[[ Listed entries open ]]

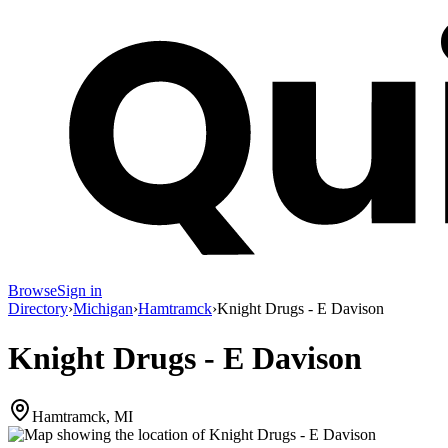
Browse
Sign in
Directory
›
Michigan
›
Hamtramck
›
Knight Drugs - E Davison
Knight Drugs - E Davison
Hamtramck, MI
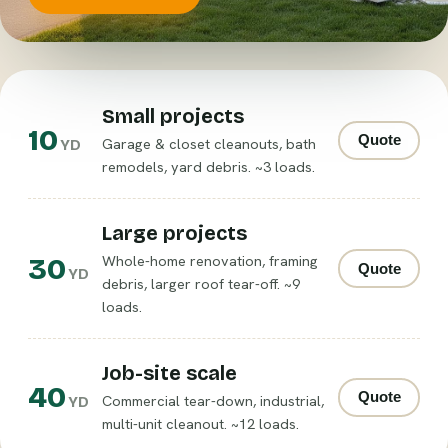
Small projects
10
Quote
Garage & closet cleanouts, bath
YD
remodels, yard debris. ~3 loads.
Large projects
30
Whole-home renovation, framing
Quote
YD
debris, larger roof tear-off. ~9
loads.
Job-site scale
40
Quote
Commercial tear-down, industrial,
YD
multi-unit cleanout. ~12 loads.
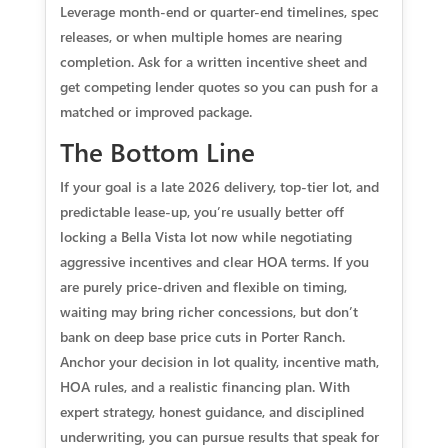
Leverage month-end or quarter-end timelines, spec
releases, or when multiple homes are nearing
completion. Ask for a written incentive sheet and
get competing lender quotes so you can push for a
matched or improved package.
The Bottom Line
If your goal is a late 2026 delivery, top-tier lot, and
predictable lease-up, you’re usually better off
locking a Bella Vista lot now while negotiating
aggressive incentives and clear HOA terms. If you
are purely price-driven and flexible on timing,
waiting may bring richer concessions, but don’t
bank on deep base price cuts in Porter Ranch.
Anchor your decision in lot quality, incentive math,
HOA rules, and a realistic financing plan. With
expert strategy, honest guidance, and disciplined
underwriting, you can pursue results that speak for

[[ Listed entries closed ]]
[[ Listed entries open ]]

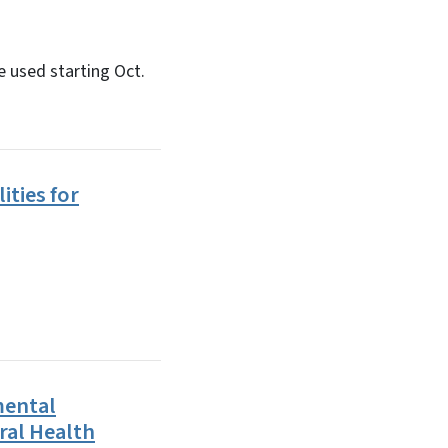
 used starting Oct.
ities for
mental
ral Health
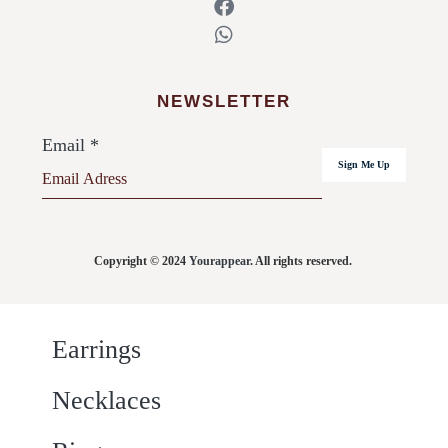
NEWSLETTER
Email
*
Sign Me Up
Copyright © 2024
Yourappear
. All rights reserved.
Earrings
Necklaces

[[ Listed entries closed ]]

_Job:_ The answer must be a single number: how many lines of the records contain the string "tear".

_Response to this exercise:_ 2